Mortar has a basic recipe of three components: Portland cement, hydrated lime, and sand. Portland cement gives the mixture strength, lime gives flexibility and elasticity, while the sand acts as a binding agent.
There are five main grades of mortar mix: K, O, N, S, and M. Each has different uses based on its flexibility, bonding properties, and compressive strength.
Let’s start with Type K since it is the weakest mortar type, and we’ll work our way on up the chain. Type K mortar has a compressive strength of approximately 75 PSI (Pounds per Square Inch). Because Type K is so soft, it is rarely used in new construction; however, it can work well for specialty applications such as restoration projects. Ancient or historic buildings require this soft mix so the new masonry is not significantly stronger than the existing masonry.
Next is Type O mortar which has a minimum strength of 350. This type is best used with soft brick or soft stone, primarily in interior, above-grade, non-load bearing applications. It is ideal for repointing mortar joints and similar repair work.
In the construction industry, the words ‘above-grade’ and ‘below-grade’ can be used to define the section of a structure that is located above or below ground level.
Using this on the exterior is limited, but can be seen in warmer climates where they do not experience extreme cold temperatures. Type O mortar is composed of 1 part Portland cement, 2 parts lime, and 9 parts sand.
The most common mortar mix is Type N. It is primarily used with brickwork and by most homeowners. This is the best choice for above-grade general applications and can be used for both exterior and interior load-bearing installations. It will reach its maximum strength 28 days after the application. Type N has a minimum strength of 750 PSI and consists of 1 part Portland, 1 part lime, and 6 parts sand.
Type S has a high compressive strength of over 1,800 PSI and is sometimes mixed for strengths of 2,300 PSI. This compound has a high-tensile bond strength.

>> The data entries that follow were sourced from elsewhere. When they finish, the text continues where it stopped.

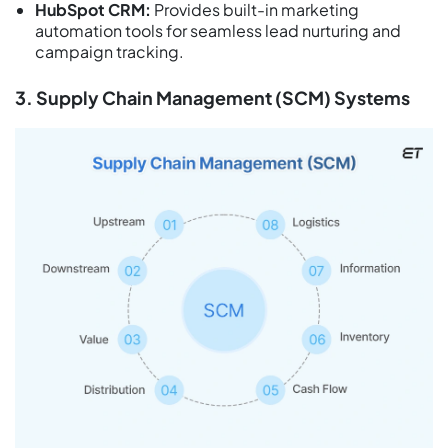
HubSpot CRM:
Provides built-in marketing
automation tools for seamless lead nurturing and
campaign tracking.
3. Supply Chain Management (SCM) Systems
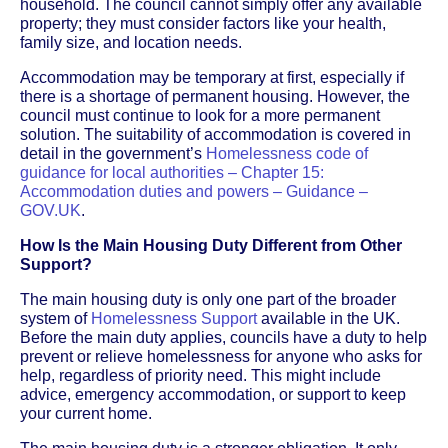
household. The council cannot simply offer any available
property; they must consider factors like your health,
family size, and location needs.
Accommodation may be temporary at first, especially if
there is a shortage of permanent housing. However, the
council must continue to look for a more permanent
solution. The suitability of accommodation is covered in
detail in the government’s
Homelessness code of
guidance for local authorities – Chapter 15:
Accommodation duties and powers – Guidance –
GOV.UK
.
How Is the Main Housing Duty Different from Other
Support?
The main housing duty is only one part of the broader
system of
Homelessness Support
available in the UK.
Before the main duty applies, councils have a duty to help
prevent or relieve homelessness for anyone who asks for
help, regardless of priority need. This might include
advice, emergency accommodation, or support to keep
your current home.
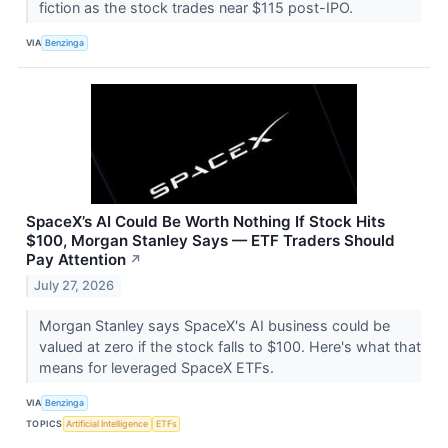
fiction as the stock trades near $115 post-IPO.
VIA
Benzinga
SpaceX’s AI Could Be Worth Nothing If Stock Hits
$100, Morgan Stanley Says — ETF Traders Should
Pay Attention
↗
July 27, 2026
Morgan Stanley says SpaceX's AI business could be
valued at zero if the stock falls to $100. Here's what that
means for leveraged SpaceX ETFs.
VIA
Benzinga
TOPICS
Artificial Intelligence
ETFs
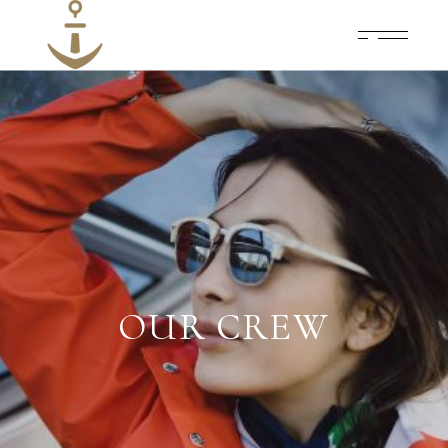
OUR CREW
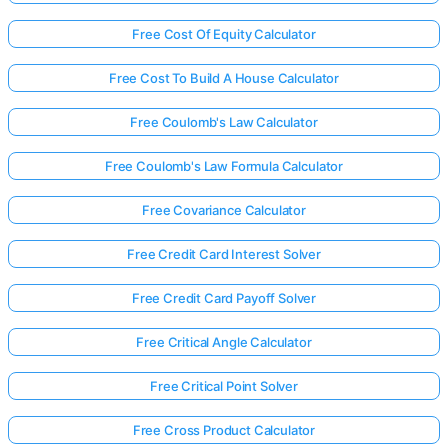
Free Cost Of Equity Calculator
Free Cost To Build A House Calculator
Free Coulomb's Law Calculator
Free Coulomb's Law Formula Calculator
Free Covariance Calculator
Free Credit Card Interest Solver
Free Credit Card Payoff Solver
Free Critical Angle Calculator
Free Critical Point Solver
Free Cross Product Calculator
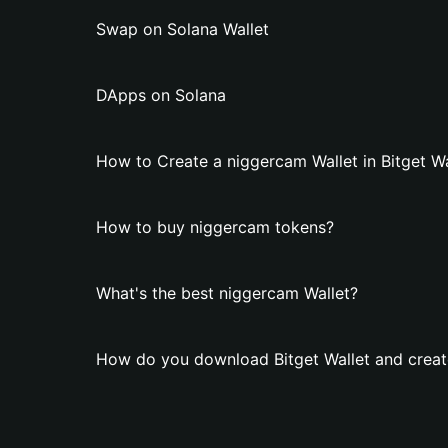
Swap on Solana Wallet
DApps on Solana
How to Create a niggercam Wallet in Bitget Wa
How to buy niggercam tokens?
What's the best niggercam Wallet?
How do you download Bitget Wallet and creat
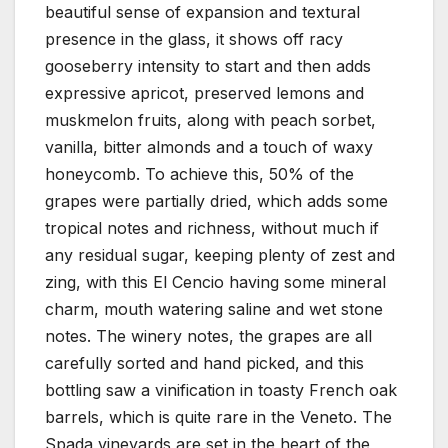
beautiful sense of expansion and textural
presence in the glass, it shows off racy
gooseberry intensity to start and then adds
expressive apricot, preserved lemons and
muskmelon fruits, along with peach sorbet,
vanilla, bitter almonds and a touch of waxy
honeycomb. To achieve this, 50% of the
grapes were partially dried, which adds some
tropical notes and richness, without much if
any residual sugar, keeping plenty of zest and
zing, with this El Cencio having some mineral
charm, mouth watering saline and wet stone
notes. The winery notes, the grapes are all
carefully sorted and hand picked, and this
bottling saw a vinification in toasty French oak
barrels, which is quite rare in the Veneto. The
Spada vineyards are set in the heart of the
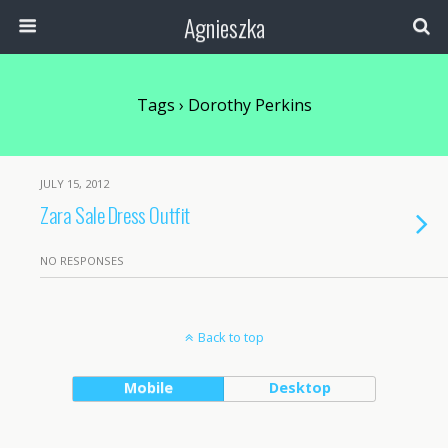
Agnieszka
Tags › Dorothy Perkins
JULY 15, 2012
Zara Sale Dress Outfit
NO RESPONSES
Back to top
Mobile
Desktop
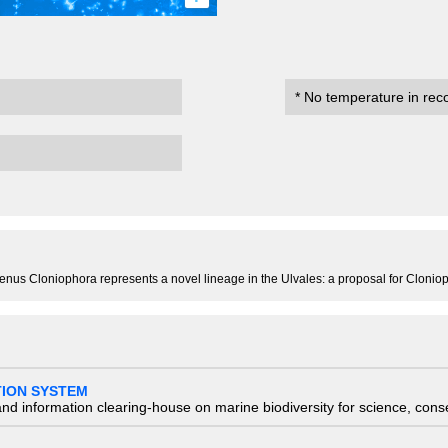
* No temperature in rec
l genus Cloniophora represents a novel lineage in the Ulvales: a proposal for Clon
TION SYSTEM
nd information clearing-house on marine biodiversity for science, con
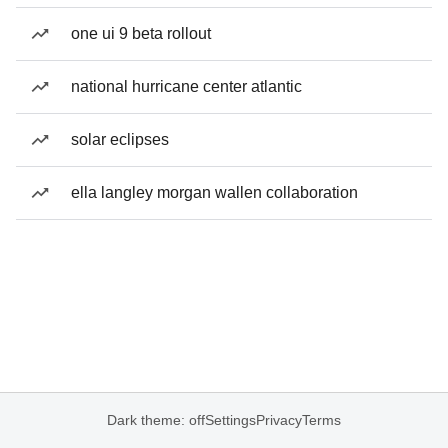
one ui 9 beta rollout
national hurricane center atlantic
solar eclipses
ella langley morgan wallen collaboration
Dark theme: off
Settings
Privacy
Terms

Tensile strength is the resistance of a material to breaking under tension.
Because of its high-tensile bond strength, it does well withstanding soil pressure, wind, and seismic loads. Type S is suitable for projects at or below-grade, including masonry foundations, retaining walls, manholes, and sewers as well as brick walkways or patios. The formula for type S is 2 parts Portland, 1 part lime, and 8 to 9 parts sand.
Type M is the strongest mixture, with a compressive strength of over 2,500 PSI; however, it has poor adhesion and sealing properties, making it unsuitable for many exposed applications. Instead, this type is best used in places that will endure heavy loads, such as block foundations, retaining walls, driveways, and structures close to water. Additionally, this type is preferred for use with natural stone because its strength is like that of stone. The mixture formular for Type M is 3 parts Portland, 1 part lime, and 12 parts sand.
Why Does Mortar Type Matter?
Knowing which type of mortar mix to use for different projects is critical. Selecting mortar may appear to be a simple, short process, but you must pay attention to several factors: materials, design, and construction. If you are still unsure of which type to use, seek out an engineer, architect, or mason contractor.